_What you should do:_ Could you output only the lines from the one containing "the yellow paper flower cutout at (x=114, y=699)" through the last line of the data, both included?

_Data provided:_
--------------------------------------------------
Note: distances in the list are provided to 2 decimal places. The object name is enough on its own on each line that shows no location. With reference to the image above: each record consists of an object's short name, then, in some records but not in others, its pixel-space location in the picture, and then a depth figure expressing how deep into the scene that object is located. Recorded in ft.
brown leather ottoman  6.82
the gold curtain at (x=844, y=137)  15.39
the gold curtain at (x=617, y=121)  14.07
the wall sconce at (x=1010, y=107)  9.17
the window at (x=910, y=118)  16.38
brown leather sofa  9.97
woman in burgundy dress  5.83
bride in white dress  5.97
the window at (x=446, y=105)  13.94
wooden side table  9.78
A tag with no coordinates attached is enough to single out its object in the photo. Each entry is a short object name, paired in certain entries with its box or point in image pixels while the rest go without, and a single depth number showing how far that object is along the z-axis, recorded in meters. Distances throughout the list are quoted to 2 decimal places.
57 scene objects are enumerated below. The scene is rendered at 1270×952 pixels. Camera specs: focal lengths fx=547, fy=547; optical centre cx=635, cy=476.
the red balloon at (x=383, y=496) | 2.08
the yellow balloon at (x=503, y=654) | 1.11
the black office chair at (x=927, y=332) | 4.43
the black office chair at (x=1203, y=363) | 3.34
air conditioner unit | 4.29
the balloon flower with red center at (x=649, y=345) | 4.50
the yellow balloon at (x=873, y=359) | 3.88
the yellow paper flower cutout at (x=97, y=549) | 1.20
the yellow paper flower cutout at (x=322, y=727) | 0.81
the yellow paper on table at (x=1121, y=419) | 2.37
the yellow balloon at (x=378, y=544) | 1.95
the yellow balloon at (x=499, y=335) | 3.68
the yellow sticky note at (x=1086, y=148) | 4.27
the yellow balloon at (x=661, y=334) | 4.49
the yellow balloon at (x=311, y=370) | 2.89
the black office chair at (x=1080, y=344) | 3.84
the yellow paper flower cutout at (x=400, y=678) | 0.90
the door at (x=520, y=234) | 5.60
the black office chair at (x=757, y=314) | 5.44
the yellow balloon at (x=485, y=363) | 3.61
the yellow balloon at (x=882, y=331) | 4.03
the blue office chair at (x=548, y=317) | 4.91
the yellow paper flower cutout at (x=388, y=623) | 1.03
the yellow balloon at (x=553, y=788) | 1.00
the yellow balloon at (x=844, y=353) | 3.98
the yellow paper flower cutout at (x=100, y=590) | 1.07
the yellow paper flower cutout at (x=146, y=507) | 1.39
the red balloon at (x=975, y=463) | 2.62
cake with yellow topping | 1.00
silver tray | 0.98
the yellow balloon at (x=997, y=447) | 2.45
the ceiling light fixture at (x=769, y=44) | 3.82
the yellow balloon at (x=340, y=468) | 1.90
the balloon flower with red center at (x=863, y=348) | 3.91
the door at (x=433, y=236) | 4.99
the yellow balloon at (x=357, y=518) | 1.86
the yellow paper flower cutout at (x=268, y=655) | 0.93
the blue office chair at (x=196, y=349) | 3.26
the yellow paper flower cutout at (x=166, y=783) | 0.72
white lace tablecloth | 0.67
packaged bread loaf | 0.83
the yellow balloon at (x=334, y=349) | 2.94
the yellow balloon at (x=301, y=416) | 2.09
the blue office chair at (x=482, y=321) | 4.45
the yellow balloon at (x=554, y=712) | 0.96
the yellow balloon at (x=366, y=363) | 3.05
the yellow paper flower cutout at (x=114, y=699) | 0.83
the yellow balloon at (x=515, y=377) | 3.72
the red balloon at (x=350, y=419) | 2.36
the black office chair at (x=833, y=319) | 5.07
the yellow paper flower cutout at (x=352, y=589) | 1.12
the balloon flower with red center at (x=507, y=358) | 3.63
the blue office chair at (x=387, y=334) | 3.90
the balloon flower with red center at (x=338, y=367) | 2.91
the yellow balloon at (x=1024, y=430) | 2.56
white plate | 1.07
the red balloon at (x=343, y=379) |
--------------------------------------------------
_Output for this task:_
the yellow paper flower cutout at (x=114, y=699) | 0.83
the yellow balloon at (x=515, y=377) | 3.72
the red balloon at (x=350, y=419) | 2.36
the black office chair at (x=833, y=319) | 5.07
the yellow paper flower cutout at (x=352, y=589) | 1.12
the balloon flower with red center at (x=507, y=358) | 3.63
the blue office chair at (x=387, y=334) | 3.90
the balloon flower with red center at (x=338, y=367) | 2.91
the yellow balloon at (x=1024, y=430) | 2.56
white plate | 1.07
the red balloon at (x=343, y=379) |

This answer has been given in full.